Good writing is invisible. Good art is invisible, like a spotless lens through which we see the macro and micro nuances of human souls. Good writing is like great sex, leaving us ravaged in heart, mind and body, sated, with a hunger for more. Good writing is like riding a glider carried on the winds of words, like a drug that manipulates our senses and betrays our realities. Good writing makes us gods of a thousand worlds. We look down and into every secret, omniscient, transcendent, watching as lives and nations rise and fall with the twist of a paragraph. Good writing is a humble light, illuminating without exposing itself.
Words, the midwife of our dreams and tragedies, are free to all who dare to own them.

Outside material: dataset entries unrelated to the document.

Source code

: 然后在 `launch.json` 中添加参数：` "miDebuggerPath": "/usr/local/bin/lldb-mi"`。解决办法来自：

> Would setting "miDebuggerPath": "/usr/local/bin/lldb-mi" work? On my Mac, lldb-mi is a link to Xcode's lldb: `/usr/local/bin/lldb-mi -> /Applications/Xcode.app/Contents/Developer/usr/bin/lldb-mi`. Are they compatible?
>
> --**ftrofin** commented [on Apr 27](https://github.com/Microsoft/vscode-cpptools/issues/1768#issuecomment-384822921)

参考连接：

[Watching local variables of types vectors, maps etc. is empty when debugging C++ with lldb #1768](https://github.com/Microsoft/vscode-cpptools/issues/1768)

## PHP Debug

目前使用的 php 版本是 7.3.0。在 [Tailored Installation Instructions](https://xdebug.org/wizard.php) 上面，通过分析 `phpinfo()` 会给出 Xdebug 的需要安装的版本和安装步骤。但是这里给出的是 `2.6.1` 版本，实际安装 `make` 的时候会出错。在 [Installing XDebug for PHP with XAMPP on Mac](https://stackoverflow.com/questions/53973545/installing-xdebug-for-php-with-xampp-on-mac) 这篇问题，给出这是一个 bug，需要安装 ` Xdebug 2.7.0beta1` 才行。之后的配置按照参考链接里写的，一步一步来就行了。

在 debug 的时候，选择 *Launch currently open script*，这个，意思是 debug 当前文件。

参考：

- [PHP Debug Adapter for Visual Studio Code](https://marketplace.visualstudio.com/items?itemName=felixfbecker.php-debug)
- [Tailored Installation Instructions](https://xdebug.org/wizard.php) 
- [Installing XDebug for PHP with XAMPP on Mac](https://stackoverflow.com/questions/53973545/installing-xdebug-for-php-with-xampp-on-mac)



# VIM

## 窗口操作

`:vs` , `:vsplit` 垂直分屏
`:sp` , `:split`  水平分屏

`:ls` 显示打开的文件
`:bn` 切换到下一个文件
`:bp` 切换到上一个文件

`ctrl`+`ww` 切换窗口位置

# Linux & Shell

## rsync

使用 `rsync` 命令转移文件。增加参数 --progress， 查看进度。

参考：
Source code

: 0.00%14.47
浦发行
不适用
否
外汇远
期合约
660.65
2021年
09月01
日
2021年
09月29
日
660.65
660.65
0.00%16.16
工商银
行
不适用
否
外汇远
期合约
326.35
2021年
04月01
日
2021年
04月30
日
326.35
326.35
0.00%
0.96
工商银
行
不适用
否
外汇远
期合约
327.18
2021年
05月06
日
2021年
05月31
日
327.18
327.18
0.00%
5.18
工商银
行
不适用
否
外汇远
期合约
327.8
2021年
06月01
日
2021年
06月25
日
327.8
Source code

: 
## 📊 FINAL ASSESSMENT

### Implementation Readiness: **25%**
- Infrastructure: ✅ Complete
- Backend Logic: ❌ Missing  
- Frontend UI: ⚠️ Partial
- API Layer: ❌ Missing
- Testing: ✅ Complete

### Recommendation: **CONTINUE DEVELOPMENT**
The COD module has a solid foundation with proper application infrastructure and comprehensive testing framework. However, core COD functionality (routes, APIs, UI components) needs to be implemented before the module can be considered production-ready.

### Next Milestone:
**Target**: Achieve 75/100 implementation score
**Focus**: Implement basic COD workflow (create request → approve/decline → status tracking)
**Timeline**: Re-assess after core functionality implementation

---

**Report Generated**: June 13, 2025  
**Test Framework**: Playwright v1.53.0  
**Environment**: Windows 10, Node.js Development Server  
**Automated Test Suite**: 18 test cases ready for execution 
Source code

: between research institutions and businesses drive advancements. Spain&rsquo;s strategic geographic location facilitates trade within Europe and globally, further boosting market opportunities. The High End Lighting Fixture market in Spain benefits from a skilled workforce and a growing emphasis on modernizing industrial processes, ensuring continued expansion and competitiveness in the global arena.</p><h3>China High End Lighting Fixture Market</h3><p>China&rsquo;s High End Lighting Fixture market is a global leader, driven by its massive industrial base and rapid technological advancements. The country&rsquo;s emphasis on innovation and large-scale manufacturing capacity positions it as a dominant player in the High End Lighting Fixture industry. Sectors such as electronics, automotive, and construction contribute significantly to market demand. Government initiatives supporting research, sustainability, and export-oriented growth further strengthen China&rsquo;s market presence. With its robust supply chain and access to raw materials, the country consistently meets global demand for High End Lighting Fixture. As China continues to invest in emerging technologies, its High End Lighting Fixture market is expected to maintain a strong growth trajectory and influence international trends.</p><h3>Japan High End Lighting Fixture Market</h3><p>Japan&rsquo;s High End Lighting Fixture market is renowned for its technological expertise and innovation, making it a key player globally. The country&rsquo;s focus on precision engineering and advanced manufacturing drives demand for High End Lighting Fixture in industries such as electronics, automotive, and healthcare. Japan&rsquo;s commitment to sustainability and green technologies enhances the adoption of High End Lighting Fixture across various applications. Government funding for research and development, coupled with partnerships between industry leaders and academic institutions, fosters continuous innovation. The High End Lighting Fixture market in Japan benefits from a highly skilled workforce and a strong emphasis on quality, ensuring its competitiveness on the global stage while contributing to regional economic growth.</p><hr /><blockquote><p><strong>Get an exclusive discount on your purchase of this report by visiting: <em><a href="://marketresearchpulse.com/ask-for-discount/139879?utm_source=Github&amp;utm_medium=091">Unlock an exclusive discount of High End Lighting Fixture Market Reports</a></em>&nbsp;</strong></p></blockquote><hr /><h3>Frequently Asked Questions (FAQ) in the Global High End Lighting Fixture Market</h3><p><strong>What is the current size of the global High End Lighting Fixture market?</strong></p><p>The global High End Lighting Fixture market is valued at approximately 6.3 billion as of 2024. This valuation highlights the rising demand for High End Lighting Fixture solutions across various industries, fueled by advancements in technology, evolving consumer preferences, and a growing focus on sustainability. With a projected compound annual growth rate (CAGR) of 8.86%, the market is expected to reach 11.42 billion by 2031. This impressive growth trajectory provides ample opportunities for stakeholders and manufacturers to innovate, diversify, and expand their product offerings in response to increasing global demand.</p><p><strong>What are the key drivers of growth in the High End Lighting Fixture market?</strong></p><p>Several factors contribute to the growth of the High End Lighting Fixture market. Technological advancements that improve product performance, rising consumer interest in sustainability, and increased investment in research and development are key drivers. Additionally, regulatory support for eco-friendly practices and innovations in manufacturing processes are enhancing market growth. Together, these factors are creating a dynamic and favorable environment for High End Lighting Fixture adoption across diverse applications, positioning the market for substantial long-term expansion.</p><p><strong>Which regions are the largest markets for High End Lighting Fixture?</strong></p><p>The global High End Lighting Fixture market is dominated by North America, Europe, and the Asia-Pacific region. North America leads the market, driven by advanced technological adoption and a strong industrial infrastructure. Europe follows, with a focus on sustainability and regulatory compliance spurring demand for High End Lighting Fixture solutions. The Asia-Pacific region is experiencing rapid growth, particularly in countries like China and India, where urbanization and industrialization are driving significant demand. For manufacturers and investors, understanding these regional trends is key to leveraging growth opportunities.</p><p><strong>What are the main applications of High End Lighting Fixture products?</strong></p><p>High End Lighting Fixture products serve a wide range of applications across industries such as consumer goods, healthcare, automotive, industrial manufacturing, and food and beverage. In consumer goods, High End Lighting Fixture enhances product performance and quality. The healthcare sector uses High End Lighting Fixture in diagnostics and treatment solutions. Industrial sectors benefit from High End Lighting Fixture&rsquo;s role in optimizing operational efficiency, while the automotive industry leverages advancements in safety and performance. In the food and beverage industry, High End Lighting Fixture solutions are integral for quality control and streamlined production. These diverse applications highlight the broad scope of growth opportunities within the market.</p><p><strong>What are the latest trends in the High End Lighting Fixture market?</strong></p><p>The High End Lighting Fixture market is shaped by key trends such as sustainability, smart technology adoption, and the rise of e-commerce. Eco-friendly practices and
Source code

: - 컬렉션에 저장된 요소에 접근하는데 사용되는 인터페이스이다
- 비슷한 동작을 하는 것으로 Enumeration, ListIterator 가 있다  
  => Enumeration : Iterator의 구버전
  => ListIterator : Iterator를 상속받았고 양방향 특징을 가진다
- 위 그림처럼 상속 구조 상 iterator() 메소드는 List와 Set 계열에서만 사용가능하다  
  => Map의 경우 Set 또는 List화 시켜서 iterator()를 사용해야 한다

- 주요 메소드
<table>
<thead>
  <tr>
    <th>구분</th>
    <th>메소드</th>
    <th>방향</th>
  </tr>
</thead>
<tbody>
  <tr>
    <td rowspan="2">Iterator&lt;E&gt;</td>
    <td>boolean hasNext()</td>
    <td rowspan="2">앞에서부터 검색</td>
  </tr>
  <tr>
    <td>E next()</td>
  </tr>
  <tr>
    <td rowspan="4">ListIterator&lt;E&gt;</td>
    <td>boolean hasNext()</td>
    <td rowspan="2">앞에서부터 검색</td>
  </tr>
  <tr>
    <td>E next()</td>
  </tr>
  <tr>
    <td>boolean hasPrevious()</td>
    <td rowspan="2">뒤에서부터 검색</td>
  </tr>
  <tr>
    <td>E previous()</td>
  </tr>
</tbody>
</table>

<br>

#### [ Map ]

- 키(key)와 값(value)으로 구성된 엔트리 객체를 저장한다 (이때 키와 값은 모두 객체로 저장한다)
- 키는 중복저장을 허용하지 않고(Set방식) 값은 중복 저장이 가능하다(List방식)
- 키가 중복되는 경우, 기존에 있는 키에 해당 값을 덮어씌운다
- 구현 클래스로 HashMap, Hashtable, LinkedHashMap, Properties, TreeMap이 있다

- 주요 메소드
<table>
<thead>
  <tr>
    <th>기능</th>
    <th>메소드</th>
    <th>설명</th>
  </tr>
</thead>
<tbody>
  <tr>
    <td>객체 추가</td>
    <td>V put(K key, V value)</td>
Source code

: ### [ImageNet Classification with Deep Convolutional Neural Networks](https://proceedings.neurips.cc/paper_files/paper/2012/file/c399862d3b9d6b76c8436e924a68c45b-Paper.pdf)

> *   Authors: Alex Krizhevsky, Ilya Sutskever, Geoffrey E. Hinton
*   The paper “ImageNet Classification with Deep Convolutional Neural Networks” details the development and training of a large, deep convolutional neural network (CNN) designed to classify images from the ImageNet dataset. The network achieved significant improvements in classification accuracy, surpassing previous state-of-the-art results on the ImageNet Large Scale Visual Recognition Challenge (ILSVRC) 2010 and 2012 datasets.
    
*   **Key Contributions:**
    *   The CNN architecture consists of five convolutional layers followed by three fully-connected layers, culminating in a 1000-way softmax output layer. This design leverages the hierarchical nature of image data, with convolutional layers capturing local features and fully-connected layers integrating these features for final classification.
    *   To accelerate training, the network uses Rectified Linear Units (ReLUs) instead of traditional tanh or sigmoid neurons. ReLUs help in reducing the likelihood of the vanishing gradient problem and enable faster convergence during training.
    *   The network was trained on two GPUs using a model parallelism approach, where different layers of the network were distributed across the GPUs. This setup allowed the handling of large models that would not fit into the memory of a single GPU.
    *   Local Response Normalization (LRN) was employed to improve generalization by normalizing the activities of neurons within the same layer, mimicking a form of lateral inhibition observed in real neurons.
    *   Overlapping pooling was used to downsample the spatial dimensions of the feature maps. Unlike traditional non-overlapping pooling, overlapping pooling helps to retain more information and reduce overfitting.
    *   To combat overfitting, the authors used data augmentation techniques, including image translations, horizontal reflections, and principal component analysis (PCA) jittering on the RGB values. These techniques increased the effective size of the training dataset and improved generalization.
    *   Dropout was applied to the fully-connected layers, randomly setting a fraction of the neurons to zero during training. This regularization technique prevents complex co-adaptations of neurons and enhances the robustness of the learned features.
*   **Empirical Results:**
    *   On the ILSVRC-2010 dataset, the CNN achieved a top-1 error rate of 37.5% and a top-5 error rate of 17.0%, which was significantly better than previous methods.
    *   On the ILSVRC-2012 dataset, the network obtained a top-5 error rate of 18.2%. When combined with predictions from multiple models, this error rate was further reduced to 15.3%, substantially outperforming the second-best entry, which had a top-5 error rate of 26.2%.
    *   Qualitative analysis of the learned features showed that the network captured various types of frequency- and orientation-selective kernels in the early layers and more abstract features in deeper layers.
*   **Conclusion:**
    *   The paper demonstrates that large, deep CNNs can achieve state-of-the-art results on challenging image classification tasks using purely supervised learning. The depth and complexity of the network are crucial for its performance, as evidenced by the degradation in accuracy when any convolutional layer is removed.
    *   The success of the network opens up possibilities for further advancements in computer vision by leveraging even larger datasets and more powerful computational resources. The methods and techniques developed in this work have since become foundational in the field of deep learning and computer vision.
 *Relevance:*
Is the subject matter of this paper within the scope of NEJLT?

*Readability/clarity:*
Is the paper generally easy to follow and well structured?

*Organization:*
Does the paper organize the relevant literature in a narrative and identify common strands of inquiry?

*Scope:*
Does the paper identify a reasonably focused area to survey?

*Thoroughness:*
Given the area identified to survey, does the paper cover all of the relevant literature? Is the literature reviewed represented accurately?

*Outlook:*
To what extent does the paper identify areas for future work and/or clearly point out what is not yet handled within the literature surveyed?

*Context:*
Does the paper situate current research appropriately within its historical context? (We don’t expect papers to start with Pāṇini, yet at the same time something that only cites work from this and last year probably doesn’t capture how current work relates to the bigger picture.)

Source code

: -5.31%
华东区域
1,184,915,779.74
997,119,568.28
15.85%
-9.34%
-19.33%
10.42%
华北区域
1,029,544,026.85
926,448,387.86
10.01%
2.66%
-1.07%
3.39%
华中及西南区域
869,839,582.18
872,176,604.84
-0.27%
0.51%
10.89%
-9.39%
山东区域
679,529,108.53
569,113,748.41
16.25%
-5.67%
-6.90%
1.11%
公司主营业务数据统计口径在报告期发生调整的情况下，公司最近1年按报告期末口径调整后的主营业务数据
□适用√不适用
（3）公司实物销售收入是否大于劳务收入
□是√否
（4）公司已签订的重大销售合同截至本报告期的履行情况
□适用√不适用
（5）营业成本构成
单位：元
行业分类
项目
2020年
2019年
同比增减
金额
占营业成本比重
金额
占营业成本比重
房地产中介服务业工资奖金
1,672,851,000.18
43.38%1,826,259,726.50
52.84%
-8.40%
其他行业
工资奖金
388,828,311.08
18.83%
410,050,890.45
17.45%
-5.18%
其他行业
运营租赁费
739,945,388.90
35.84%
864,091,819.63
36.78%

We search a half million words in our language, infinite combinations. Some walk on the page and find themselves quite at home. They fit, they work, they invite their friends to join them. Others are arrogant and stubborn, even nasty and mean. They hide in our synapses and run when they are discovered. Words disguise themselves, wrong ones for right, and right for wrong. They lie, they cheat, they taunt and refuse to be chiseled into a sentence without the due sacrifice of time and skill.
It is the artist who befriends these renegades, these undisciplined rebels. It is the artist who has bled through enough pages to earn respect among these sacred and illusive logoi from which good writing must flow. It is the artist who learns to liberate words rather than to incarcerate them.